Goadsby wrote his first paper on the subject in 1988, and other researchers (including Dodik) joined him. Their goal was to find a way to stop the pain signals. One of the chemicals found in high levels in the blood of people in the midst of a migraine attack is the peptide CGRP: a neurotransmitter that is released from one nerve cell and activates the next one in the neural pathway. It has been difficult for researchers to target CGRP and disrupt its action, because it is not easy to find a molecule that will affect it on the one hand, but on the other hand will not interfere with the action of other important chemicals.

Over time, biotech engineers' abilities to control and design proteins have improved, and several pharmaceutical companies have developed monoclonal antibodies to fight migraine. These artificial proteins bind tightly to CGRP molecules or their receptors in the trigeminal nerve cells, thereby preventing the cells from being activated. These new drugs are "like guided missiles," Dudik says. "They directly hit the target."

It is this specificity and the fact that scientists understand exactly how the drugs work that excite Dodik, Goadsby and others.
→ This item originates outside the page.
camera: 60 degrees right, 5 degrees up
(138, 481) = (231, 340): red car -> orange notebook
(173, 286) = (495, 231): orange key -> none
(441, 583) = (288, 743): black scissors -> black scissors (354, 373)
In two studies conducted on the subject, which included a total of 380 people who suffered from acute migraine up to 14 days a month, as well as control groups that received a dummy drug (placebo), it was found that a single dose of a CGRP drug reduced the number of headache days by more than 60% (63 % in one study, and 66% in the other). Also, 16% of the patients did not suffer from a migraine at all for 12 weeks out of the 24 weeks of the experiment. Today, larger clinical studies are being conducted to confirm these findings. Meanwhile, the CGRP drugs prevent migraines better than the questionable heart or epilepsy drugs, and they have far fewer side effects. The drug is given monthly in a single injection.
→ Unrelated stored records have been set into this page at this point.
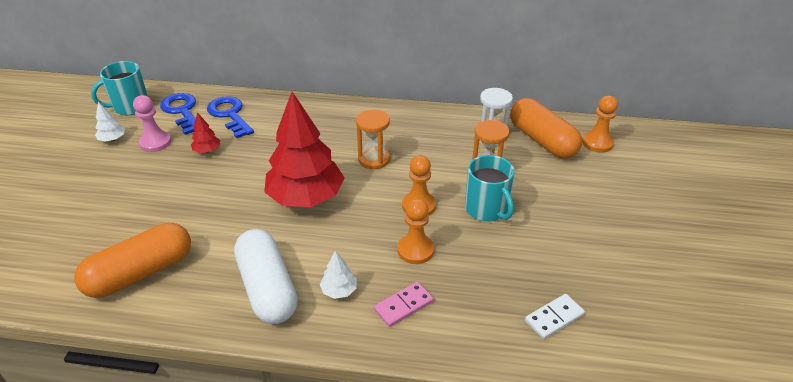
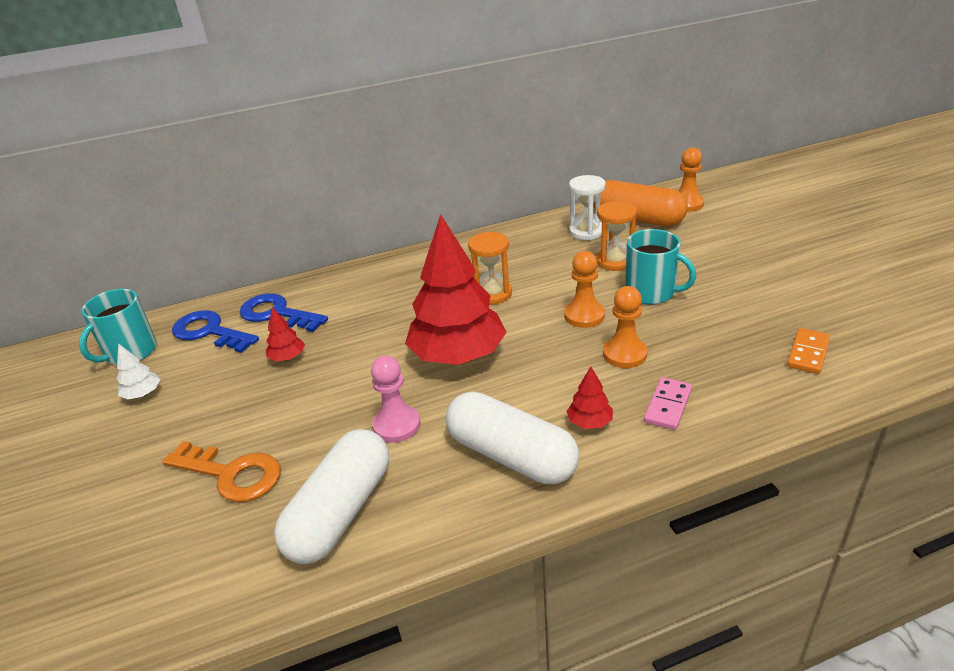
camera: 25 degrees left, 5 degrees down
(110, 216) = (231, 474): none -> orange key
(141, 273) = (341, 512): orange capsule -> white capsule
(155, 143) = (209, 375): pink pawn -> pink pawn (397, 425)
(339, 290) = (589, 422): white tree -> red tree
(554, 318) = (808, 353): white domino -> orange domino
Migraine experts are also looking at other treatments, including forehead and eyelid surgery to reduce pressure on the trigeminal nerve, as well as intracranial magnetic stimulation (TMS), which is a non-invasive way to influence nerve cell activity.

According to Lipton, he has had good results with TMS. He also referred patients to surgery, but he says "it was disappointing," and he does not recommend it. Goadsby sees surgery and high-tech treatments as an act of desperation. "They look to me like a call for help. If we understood migraine better, we would know better what we should do."

Although it now appears that the cause of migraine lies in the trigeminal nerve, according to Goadsby, the cause of the hypersensitivity of the cells is still shrouded in fog. "What is the nature of the hereditary factor when you inherit migraine from your parents? And why do you and I don't?" If researchers can decipher the genetics of migraine, perhaps Jefferson's "periodic headaches" will lose their painful grip.